##### PAGE EXTRACT

Section 2. Additional Amendments and Understandings.
Section 2.1. Loan Agreement.
(a) The definition of "Deferred Maintenance Amount" is
hereby amended to read as follows:
"Deferred Maintenance Amount" means $55,556.25"
(b) The definition of "Mezzanine Collection Account
Bank" is hereby amended to read as follows:
"Mezzanine Collection Account Bank" means The Bank of New York, a New York
banking institution, and any other Eligible Institution from time to time
selected in accordance with Section 6.l(c)."
(c) In the first sentence of Section 3.1.40(a) of the
Mezzanine Loan Agreement, the phrase, "could have a Material Adverse Effect" is
hereby amended to read as follows, "would not have a Material Adverse Effect".

##########

• **ACTIVITY**: Please continue the loan agreement amendment, starting right after its last sentence. The material that follows was taken from a separate source.

##### RECORDED DATA

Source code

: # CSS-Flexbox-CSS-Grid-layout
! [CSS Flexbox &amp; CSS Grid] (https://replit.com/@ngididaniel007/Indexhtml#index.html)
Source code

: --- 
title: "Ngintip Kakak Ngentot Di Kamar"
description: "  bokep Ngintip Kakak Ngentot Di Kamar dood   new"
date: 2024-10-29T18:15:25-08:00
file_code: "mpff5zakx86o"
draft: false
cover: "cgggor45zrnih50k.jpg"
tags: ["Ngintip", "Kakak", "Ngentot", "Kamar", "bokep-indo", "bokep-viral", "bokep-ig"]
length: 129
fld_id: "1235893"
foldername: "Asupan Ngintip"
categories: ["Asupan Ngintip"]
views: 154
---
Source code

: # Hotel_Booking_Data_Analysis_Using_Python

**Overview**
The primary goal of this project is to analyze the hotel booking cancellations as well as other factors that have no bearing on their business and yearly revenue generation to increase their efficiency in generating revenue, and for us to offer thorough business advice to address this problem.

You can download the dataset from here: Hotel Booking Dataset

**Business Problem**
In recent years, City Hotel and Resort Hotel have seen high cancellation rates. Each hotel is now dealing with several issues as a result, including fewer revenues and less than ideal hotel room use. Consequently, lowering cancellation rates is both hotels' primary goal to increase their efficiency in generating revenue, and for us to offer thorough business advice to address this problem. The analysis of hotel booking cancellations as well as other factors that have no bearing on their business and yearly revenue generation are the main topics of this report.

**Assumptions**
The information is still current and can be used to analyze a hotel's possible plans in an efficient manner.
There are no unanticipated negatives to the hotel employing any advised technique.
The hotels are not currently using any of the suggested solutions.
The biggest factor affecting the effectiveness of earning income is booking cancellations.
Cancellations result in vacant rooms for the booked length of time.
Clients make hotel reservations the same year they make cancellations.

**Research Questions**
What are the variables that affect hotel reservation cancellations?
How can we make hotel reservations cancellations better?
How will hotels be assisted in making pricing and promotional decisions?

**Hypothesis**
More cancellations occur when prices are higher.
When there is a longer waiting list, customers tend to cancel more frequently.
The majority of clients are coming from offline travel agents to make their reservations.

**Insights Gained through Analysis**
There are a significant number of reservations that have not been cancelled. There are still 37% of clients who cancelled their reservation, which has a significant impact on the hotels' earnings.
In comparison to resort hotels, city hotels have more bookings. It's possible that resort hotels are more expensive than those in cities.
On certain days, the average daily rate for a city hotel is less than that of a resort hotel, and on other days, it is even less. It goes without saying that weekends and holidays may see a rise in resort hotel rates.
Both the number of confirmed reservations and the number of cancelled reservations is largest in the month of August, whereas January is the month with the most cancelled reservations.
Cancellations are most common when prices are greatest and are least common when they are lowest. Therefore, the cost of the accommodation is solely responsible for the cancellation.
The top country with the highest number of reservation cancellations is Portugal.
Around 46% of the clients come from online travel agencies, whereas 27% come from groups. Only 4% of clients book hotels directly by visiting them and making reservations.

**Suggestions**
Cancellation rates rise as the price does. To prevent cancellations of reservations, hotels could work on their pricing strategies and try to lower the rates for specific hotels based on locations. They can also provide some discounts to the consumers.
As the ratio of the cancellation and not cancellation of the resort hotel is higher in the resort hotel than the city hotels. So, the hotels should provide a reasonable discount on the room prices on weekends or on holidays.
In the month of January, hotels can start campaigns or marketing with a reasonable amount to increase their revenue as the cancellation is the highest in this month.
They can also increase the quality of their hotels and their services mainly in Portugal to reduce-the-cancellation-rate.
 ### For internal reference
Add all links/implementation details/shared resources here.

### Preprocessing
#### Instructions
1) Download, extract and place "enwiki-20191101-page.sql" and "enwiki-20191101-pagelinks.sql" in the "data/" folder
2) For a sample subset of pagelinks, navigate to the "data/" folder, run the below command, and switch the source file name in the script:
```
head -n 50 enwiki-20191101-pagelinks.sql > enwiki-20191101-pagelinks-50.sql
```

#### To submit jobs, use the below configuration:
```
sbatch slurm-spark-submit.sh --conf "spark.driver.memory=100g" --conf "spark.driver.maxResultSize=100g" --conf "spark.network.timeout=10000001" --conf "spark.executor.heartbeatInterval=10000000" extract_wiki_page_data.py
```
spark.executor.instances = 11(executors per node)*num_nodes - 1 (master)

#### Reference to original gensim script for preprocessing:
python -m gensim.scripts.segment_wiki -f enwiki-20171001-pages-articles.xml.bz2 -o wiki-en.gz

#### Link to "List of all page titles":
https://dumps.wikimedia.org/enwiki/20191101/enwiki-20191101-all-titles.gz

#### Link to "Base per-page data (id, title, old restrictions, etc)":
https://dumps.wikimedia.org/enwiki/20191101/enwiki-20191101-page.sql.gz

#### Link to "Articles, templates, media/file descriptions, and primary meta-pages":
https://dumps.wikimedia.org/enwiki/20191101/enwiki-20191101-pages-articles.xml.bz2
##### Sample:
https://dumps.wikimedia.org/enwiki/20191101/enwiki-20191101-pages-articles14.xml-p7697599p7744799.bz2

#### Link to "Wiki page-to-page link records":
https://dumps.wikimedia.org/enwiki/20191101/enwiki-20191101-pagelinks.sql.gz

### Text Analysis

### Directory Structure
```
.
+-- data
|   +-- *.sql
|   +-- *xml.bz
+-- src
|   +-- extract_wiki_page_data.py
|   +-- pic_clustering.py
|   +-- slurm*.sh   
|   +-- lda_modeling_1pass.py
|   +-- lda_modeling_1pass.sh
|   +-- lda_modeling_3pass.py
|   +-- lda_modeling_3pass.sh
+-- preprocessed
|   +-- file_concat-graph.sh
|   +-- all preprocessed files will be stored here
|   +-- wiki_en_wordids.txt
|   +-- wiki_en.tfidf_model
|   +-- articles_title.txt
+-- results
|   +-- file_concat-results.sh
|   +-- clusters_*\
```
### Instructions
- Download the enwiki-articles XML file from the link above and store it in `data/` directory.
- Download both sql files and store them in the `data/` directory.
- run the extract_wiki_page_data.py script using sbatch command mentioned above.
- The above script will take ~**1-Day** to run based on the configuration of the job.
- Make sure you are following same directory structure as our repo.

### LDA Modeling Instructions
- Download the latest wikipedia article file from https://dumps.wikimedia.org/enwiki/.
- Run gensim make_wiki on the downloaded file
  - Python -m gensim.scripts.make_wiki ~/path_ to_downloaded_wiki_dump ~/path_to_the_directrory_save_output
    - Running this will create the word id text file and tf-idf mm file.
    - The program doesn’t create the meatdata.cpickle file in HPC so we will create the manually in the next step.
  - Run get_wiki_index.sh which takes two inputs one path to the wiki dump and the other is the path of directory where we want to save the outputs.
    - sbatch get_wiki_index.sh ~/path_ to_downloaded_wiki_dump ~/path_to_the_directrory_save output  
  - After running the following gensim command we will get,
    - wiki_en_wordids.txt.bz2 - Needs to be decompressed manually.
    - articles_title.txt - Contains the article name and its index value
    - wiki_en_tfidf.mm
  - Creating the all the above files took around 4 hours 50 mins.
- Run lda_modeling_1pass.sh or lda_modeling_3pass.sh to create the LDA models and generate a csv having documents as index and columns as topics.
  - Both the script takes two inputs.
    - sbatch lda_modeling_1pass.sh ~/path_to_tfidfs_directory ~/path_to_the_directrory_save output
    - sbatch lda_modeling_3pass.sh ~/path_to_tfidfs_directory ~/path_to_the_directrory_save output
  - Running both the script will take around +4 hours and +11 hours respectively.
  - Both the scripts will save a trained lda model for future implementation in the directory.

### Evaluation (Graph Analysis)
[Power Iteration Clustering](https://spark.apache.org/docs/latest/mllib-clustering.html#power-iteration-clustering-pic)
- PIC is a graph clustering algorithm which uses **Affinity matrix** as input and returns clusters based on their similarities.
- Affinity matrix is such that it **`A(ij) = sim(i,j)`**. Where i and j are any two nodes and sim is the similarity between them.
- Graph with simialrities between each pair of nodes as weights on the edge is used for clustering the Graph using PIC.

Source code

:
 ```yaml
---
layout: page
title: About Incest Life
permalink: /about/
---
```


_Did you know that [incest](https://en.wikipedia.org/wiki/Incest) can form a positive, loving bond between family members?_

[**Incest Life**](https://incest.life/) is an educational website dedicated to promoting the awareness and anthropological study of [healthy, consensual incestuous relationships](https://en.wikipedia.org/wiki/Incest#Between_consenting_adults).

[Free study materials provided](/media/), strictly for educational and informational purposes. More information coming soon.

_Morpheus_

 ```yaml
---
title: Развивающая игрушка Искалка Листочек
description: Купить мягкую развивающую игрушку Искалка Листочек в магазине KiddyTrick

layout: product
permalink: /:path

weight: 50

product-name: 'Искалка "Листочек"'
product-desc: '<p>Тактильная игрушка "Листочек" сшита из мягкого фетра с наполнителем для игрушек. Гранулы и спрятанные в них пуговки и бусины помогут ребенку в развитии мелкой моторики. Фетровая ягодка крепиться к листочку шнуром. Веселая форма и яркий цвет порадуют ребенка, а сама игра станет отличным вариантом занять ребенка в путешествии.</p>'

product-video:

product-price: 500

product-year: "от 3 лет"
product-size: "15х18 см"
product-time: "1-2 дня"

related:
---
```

##########

• **ANSWER FOR THIS EXERCISE**:
(d) In the first sentence of Section 3.1.40(b) of the
Mezzanine Loan Agreement, the phrase, "could have a Material Adverse Effect" is
hereby amended to read as follows, "would not have a Material Adverse Effect".
(e) In Section 4.1.1 of the Mezzanine Loan Agreement,
the phrase, "except to the extent such preservation, renewal and effectiveness
could not have a Material Adverse Effect" is hereby amended to read as follows,
"except to the extent the absence of such preservation, renewal and
effectiveness would not have a Material Adverse Effect".
(f) In clause (vi) of Section 4.1.2 of the Mezzanine
Loan Agreement, the term, "contested" is hereby amended to read, "unpaid".
(g) In the first sentence of Section 5.2.1 of the
Mezzanine Loan Agreement, the phrase, ", provided Lender permits the applicable
Borrower to utilize the Net Proceeds, if any, for any such Restoration," is
hereby amended to read, "provided Lender is not in default under Section
5.3.2(a),".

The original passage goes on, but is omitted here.